Desde que a Microsoft concluiu a aquisição da Activision Blizzard, parte da comunidade passou a questionar o nível de interferência do Xbox nos estúdios. Em entrevista ao Windows Central, Johanna Faries, presidente da Blizzard, garantiu que a realidade é bem diferente do que muitos imaginam.
Segundo ela, o Xbox não atua como um “controlador absoluto” da Blizzard no dia a dia. A abordagem tem sido baseada em suporte e colaboração, com uma pergunta central guiando a relação: “Como podemos ajudar?”. A executiva destacou que há foco em comunicação constante, troca de aprendizados e alinhamento estratégico, mas sem sufocar a autonomia criativa dos times.
Autonomia criativa em meio a turbulências
A declaração chega após anos conturbados para a Blizzard. O estúdio enfrentou denúncias graves de assédio e problemas de cultura interna antes mesmo da compra pela Microsoft, o que levou a processos judiciais, saídas de executivos e uma reestruturação significativa.
Além disso, a empresa também cancelou recentemente uma nova IP ambiciosa — um projeto de sobrevivência que estava em desenvolvimento há anos. O cancelamento reforçou dúvidas sobre a estabilidade criativa do estúdio, especialmente após mudanças internas e cortes de funcionários que atingiram a divisão no início de 2024.

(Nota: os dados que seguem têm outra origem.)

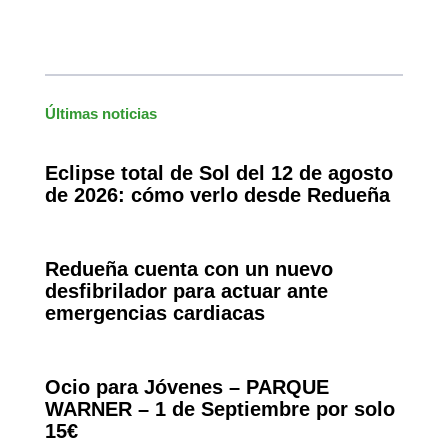
Últimas noticias
Eclipse total de Sol del 12 de agosto
de 2026: cómo verlo desde Redueña
Redueña cuenta con un nuevo
desfibrilador para actuar ante
emergencias cardiacas
Ocio para Jóvenes – PARQUE
WARNER – 1 de Septiembre por solo
15€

Mesmo assim, Faries sugere que o relacionamento com o Xbox não tem sido de imposição, mas de alinhamento estratégico. A ideia é identificar onde faz sentido integrar esforços e onde a Blizzard deve seguir de forma independente.

Integração sem perder identidade
A fala também reforça a estratégia mais ampla da Microsoft para seus estúdios first-party. Diferentemente de uma centralização rígida, o modelo parece priorizar suporte em áreas como tecnologia, infraestrutura e distribuição — algo especialmente relevante em um momento em que o Xbox amplia sua presença no PC, nuvem e até em outras plataformas.
Para a Blizzard, manter identidade própria é essencial. Franquias como Warcraft, Diablo e Overwatch dependem de comunidades consolidadas e decisões criativas de longo prazo. Um controle excessivo poderia gerar ruído entre fãs já sensíveis a mudanças estruturais.
Um novo momento para a Blizzard
Com a aquisição consolidada e o discurso focado em colaboração, a Blizzard tenta virar a página após anos de polêmicas e reestruturações. A mensagem transmitida por Faries indica que a Microsoft pretende fortalecer o estúdio, não absorvê-lo completamente.
Resta saber se, na prática, essa promessa de equilíbrio entre independência e integração continuará se refletindo nos próximos anúncios — especialmente após o cancelamento da nova IP e as mudanças internas recentes. Por enquanto, a Blizzard segue sob a bandeira do Xbox, mas com a garantia de que ainda conduz seu próprio rumo criativo.